Syed Rizwan Farook and his wife, Tashfeen Malik, stormed the Inland Regional Center during a Department of Public Health training session and holiday party to shoot and kill San Bernardino county workers assembling together.

Farook was an employee with the division and worked alongside many of the victims for years. According to the FBI, he used two semi-automatic AR-15 rifles in his attack.

After the killing spree, Farook and Malik were killed by police as they tried to make a getaway.

That Halloween morning, Noah Harpham, 33, armed with an AR-15 rifle, a 9 mm pistol and a .357 revolver killed a bicyclist and two women before being shot by police.

Witnesses reported Harpham walking down a street carrying a rifle and two gas cans.

Mohammod Youssuf Abdulazeez shot and killed four Marines and wounded three other people when the 24-year-old opened fire on the Naval Operation Support Center and an Armed Forces Recruiting Center.

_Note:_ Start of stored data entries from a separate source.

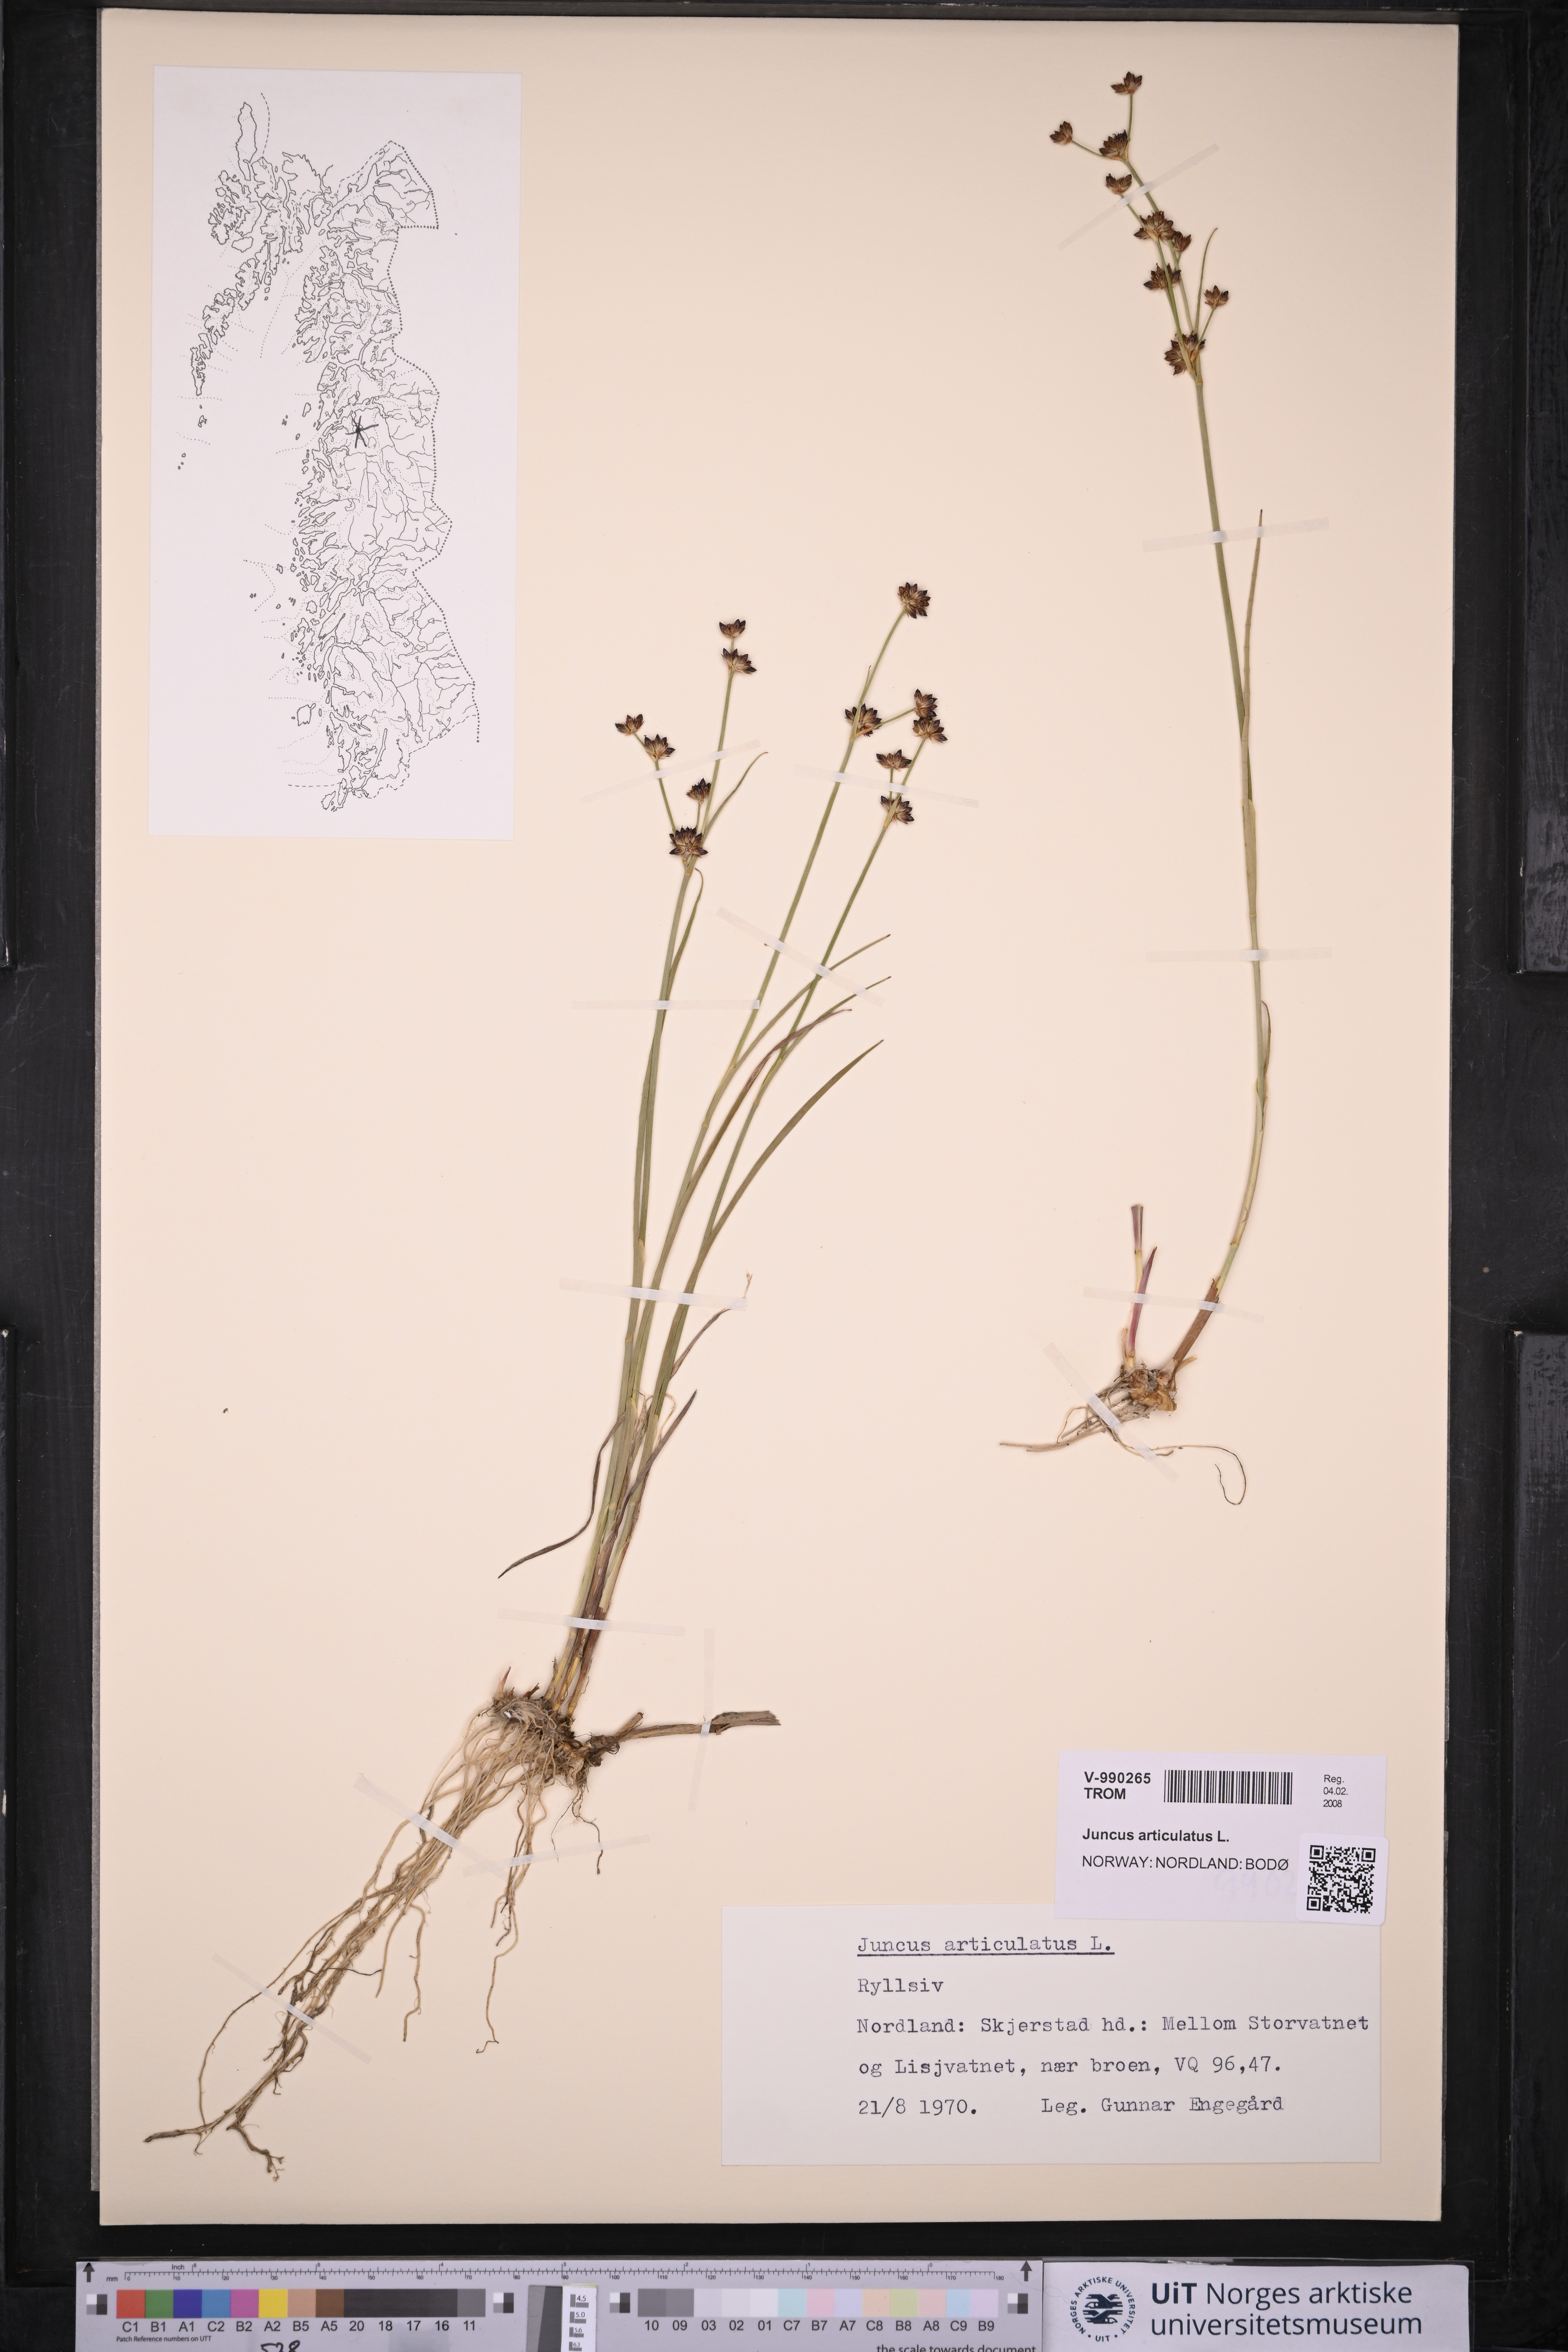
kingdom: Plantae
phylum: Tracheophyta
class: Liliopsida
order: Poales
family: Juncaceae
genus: Juncus
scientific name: Juncus articulatus
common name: Jointed rush
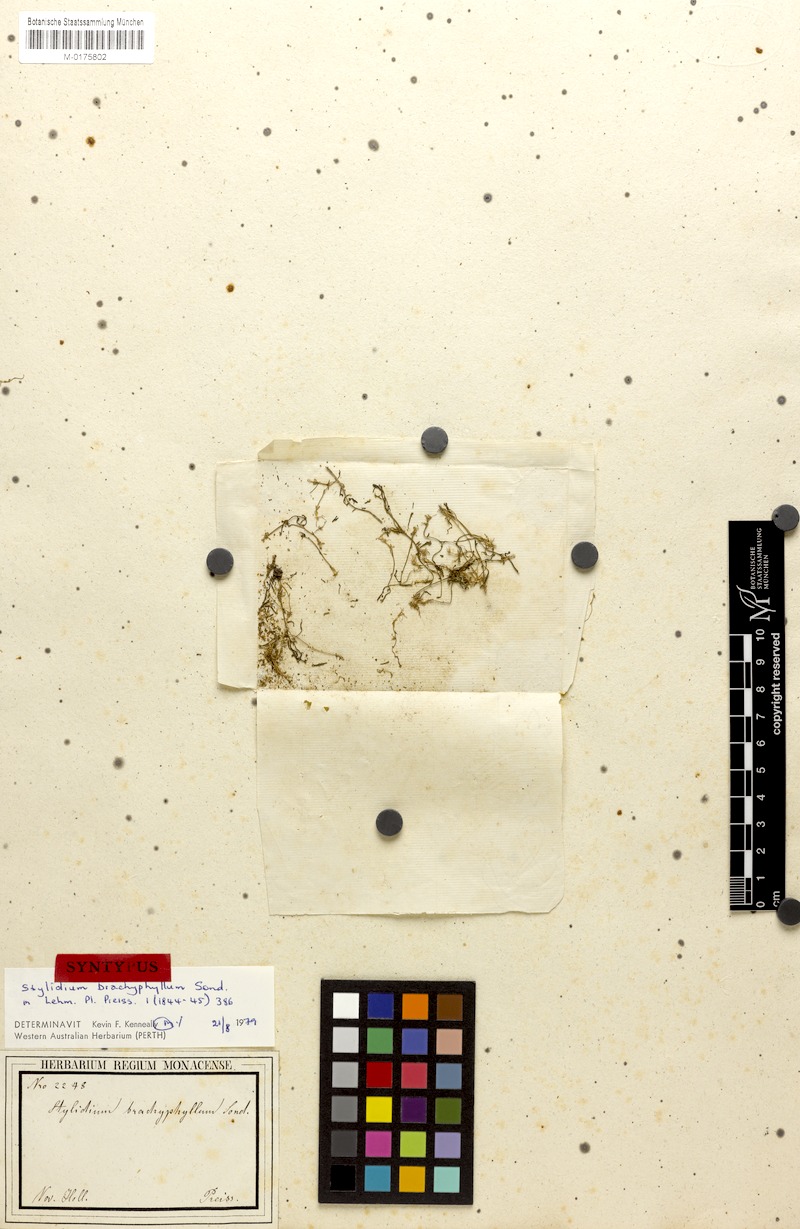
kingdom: Plantae
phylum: Tracheophyta
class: Magnoliopsida
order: Asterales
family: Stylidiaceae
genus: Stylidium
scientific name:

Abdulazeez, of Hixson, Tennessee, was killed in a firefight with responding police officers after the rampage.

Investigators said the University of Tennessee-Chattanooga graduate possessed a Kalashnikov variant rifle, a Smith & Wesson handgun and a Saiga-12 semiautomatic shotgun. An AR-15 semiautomatic assault rifle was pulled by investigators from his family’s home.